The data.

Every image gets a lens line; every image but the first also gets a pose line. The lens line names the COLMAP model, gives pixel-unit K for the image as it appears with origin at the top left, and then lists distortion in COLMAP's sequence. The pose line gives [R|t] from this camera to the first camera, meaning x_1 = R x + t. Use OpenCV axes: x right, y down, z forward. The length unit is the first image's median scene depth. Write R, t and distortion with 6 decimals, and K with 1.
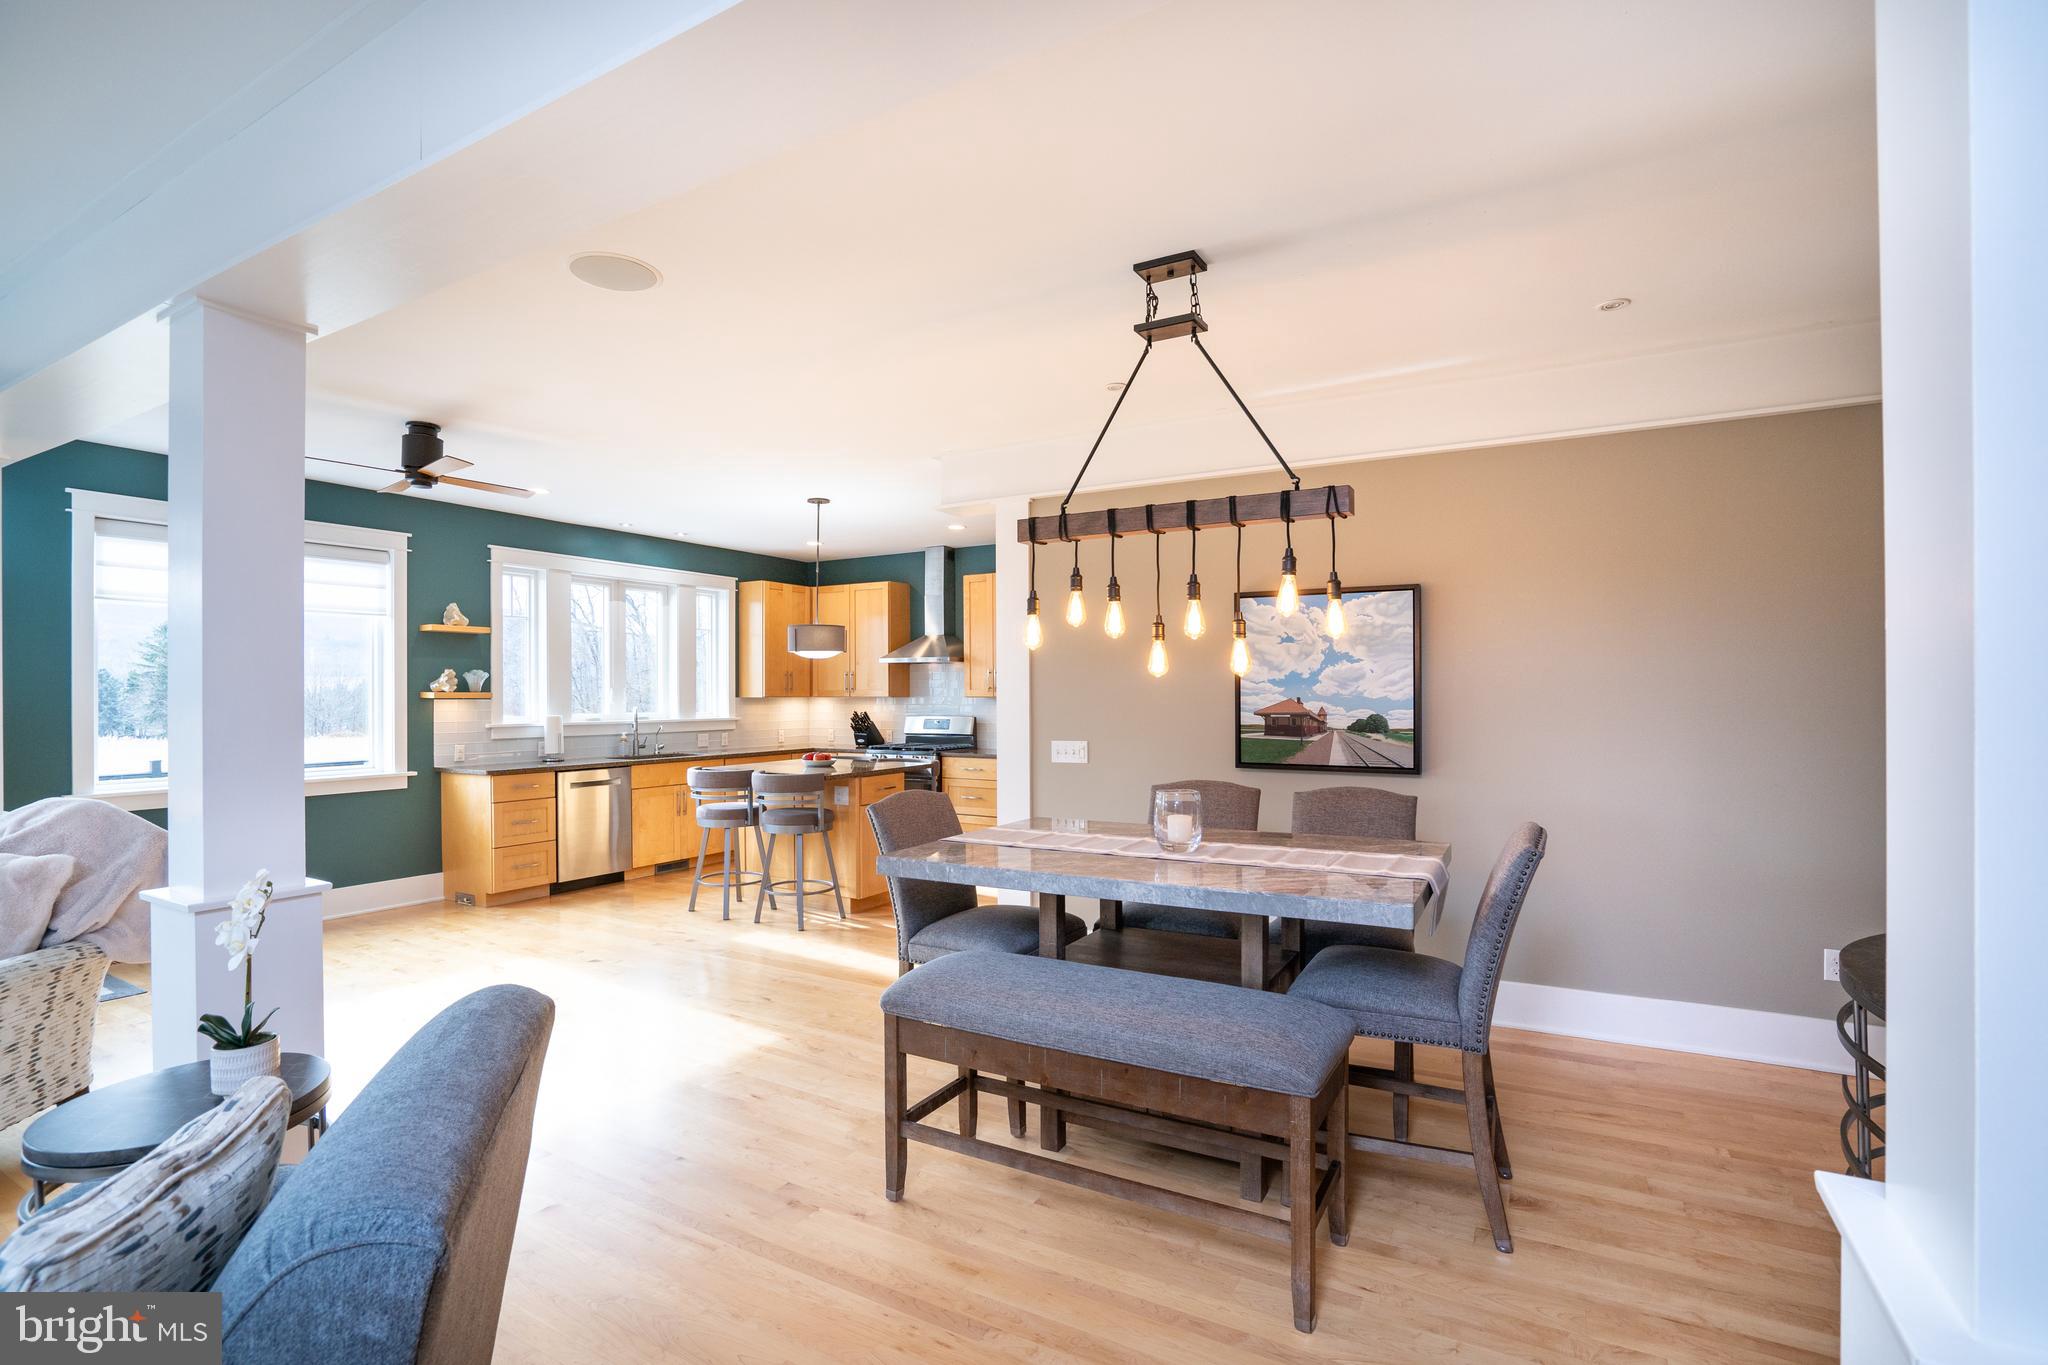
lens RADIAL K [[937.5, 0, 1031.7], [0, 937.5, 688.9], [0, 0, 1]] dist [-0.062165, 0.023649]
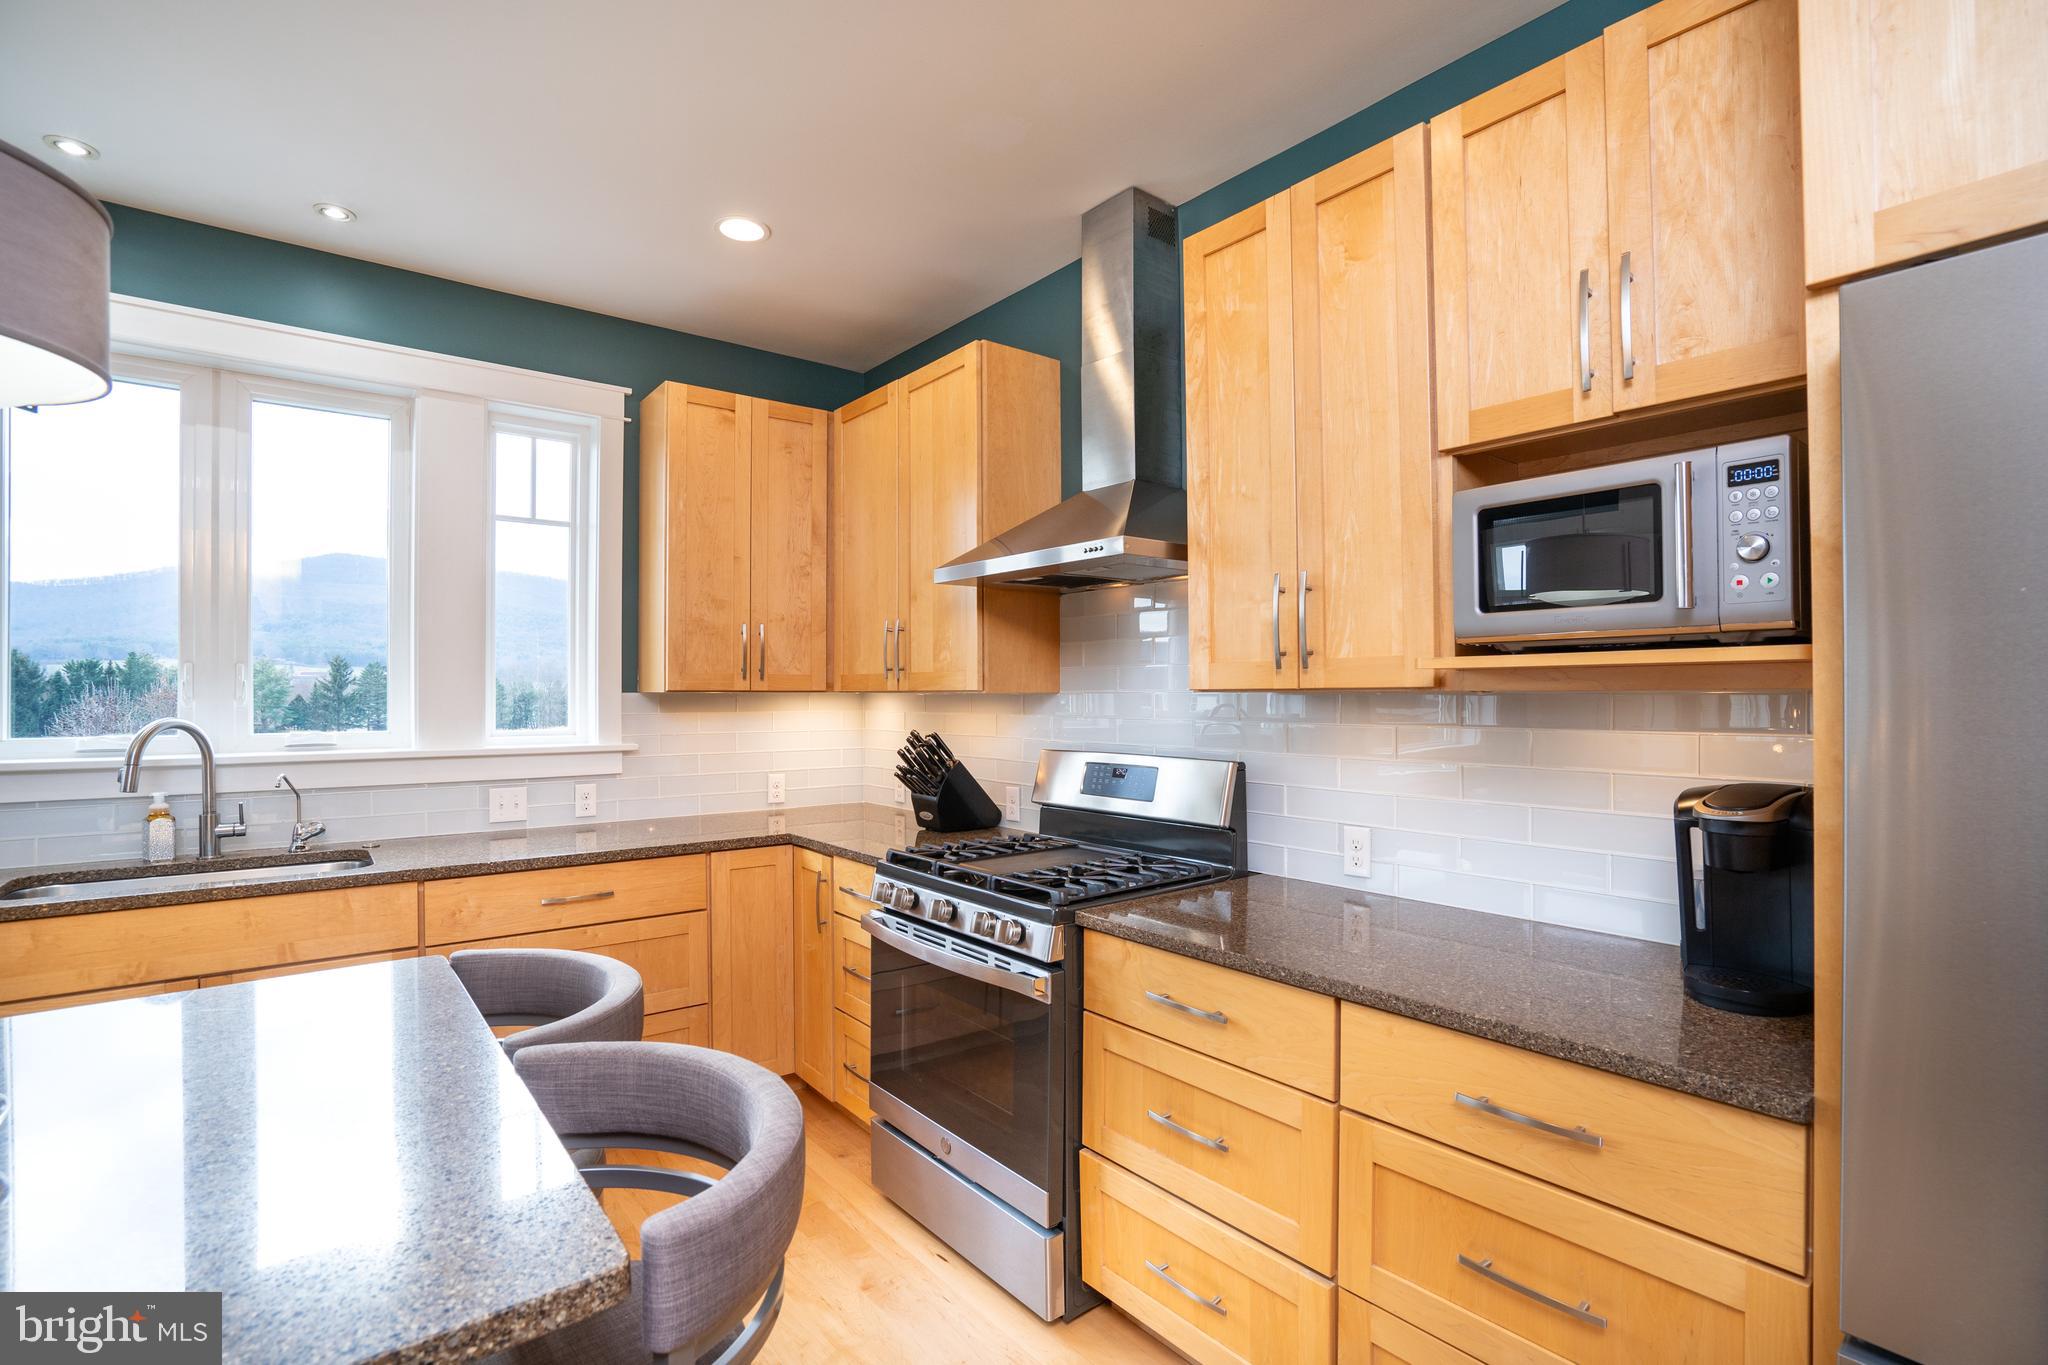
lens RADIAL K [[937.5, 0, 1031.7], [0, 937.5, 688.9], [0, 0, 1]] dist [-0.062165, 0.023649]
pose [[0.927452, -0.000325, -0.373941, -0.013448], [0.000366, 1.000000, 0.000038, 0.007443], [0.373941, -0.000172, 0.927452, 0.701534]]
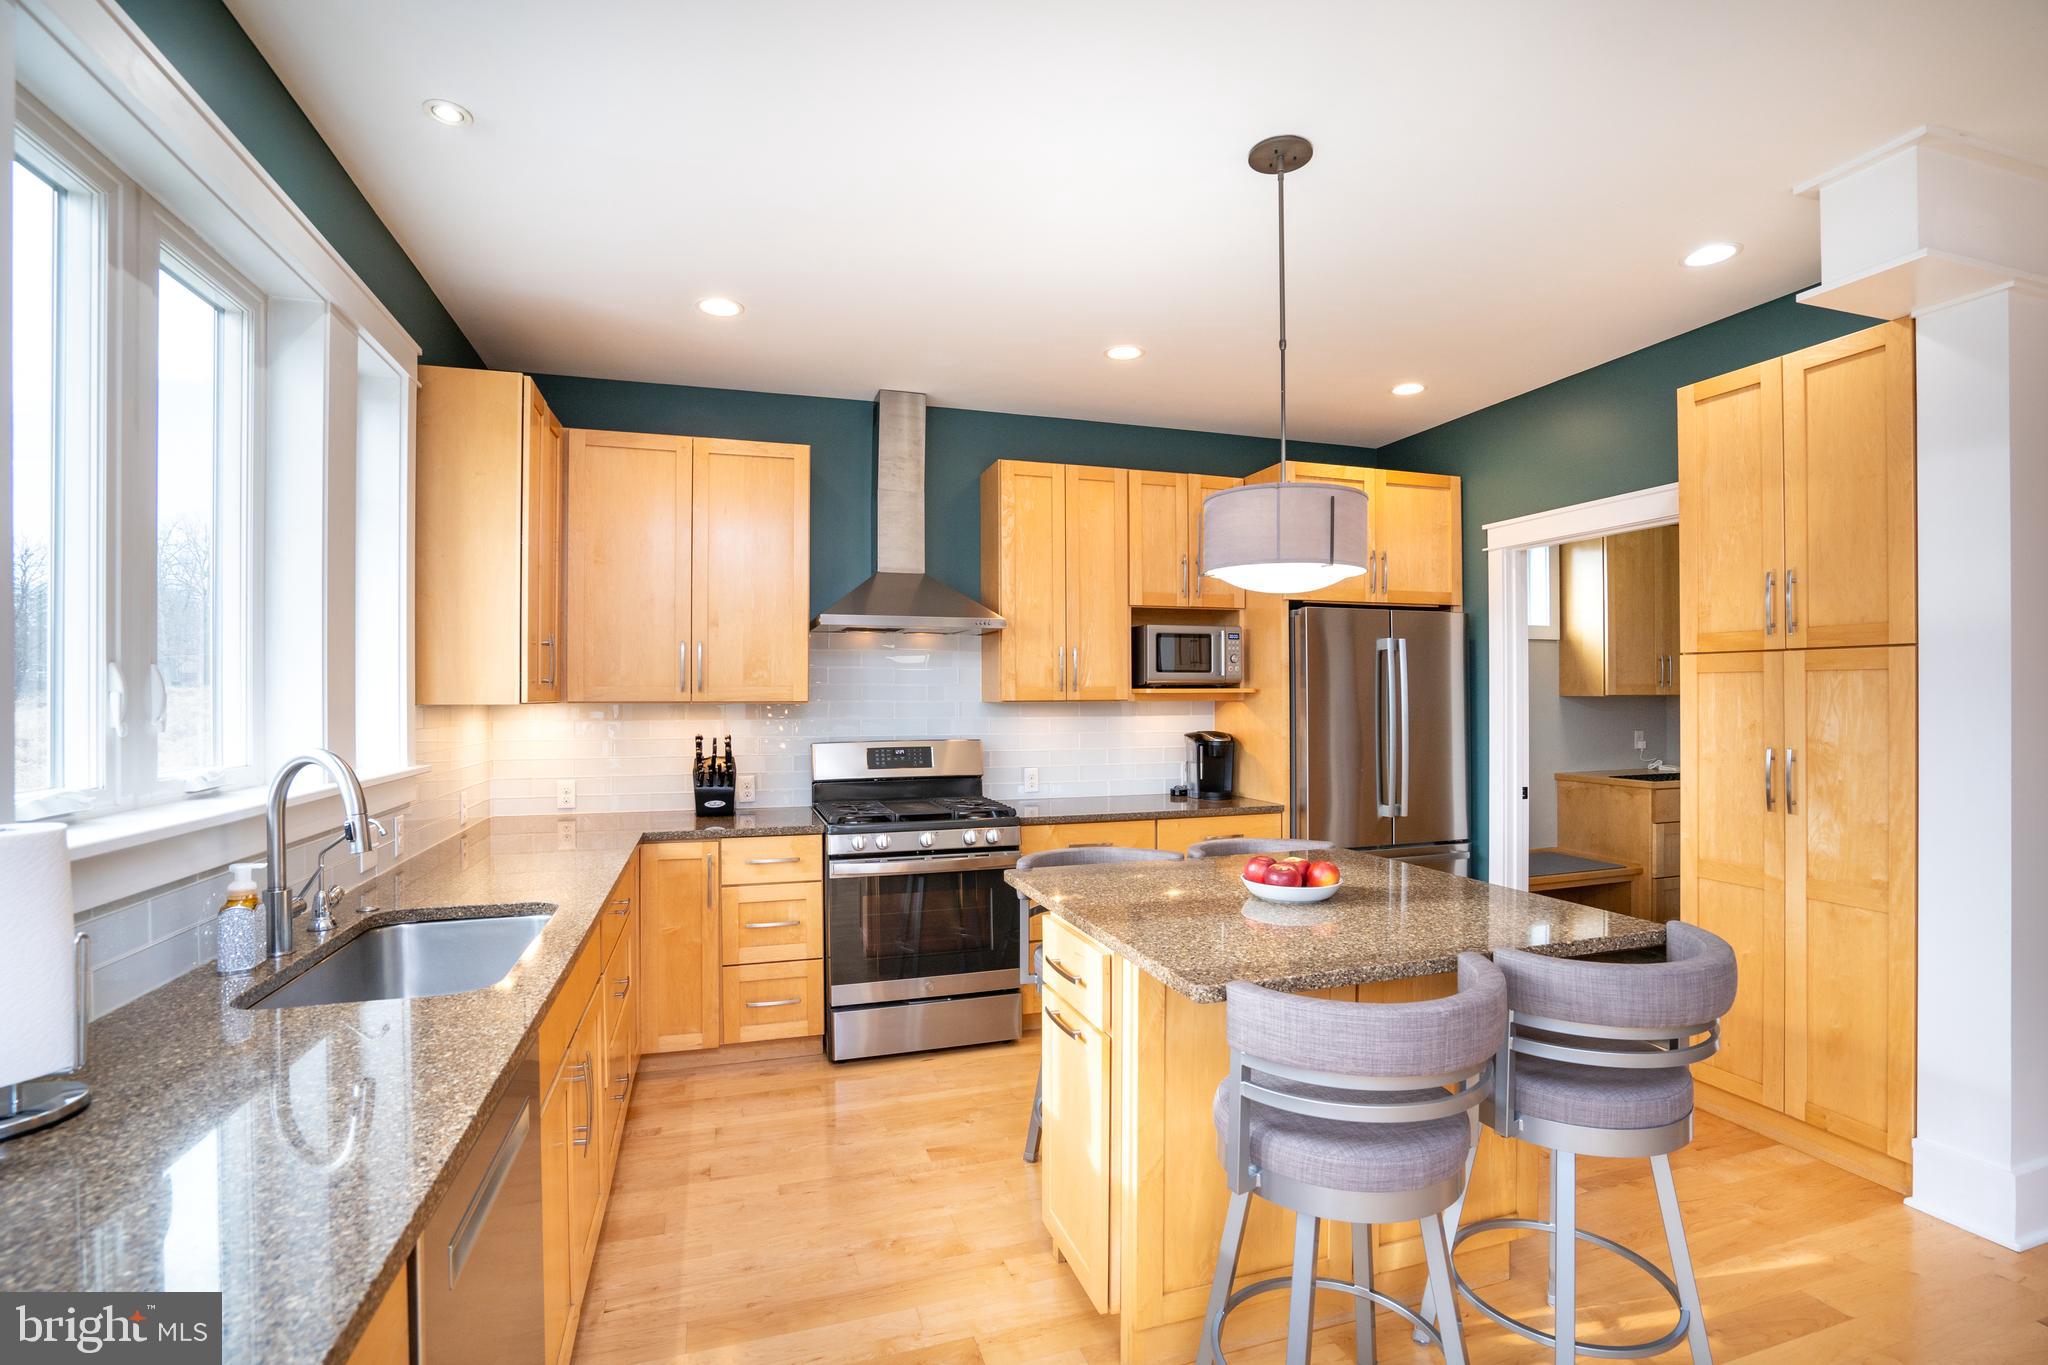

Assignment. Please format all of the lines above as a JSON list of strings, one string per line, skipping blank lines and leaving the pictures out.

Exercise answer.
[
  "Every image gets a lens line; every image but the first also gets a pose line. The lens line names the COLMAP model, gives pixel-unit K for the image as it appears with origin at the top left, and then lists distortion in COLMAP's sequence. The pose line gives [R|t] from this camera to the first camera, meaning x_1 = R x + t. Use OpenCV axes: x right, y down, z forward. The length unit is the first image's median scene depth. Write R, t and distortion with 6 decimals, and K with 1.",
  "lens RADIAL K [[937.5, 0, 1031.7], [0, 937.5, 688.9], [0, 0, 1]] dist [-0.062165, 0.023649]",
  "lens RADIAL K [[937.5, 0, 1031.7], [0, 937.5, 688.9], [0, 0, 1]] dist [-0.062165, 0.023649]",
  "pose [[0.927452, -0.000325, -0.373941, -0.013448], [0.000366, 1.000000, 0.000038, 0.007443], [0.373941, -0.000172, 0.927452, 0.701534]]"
]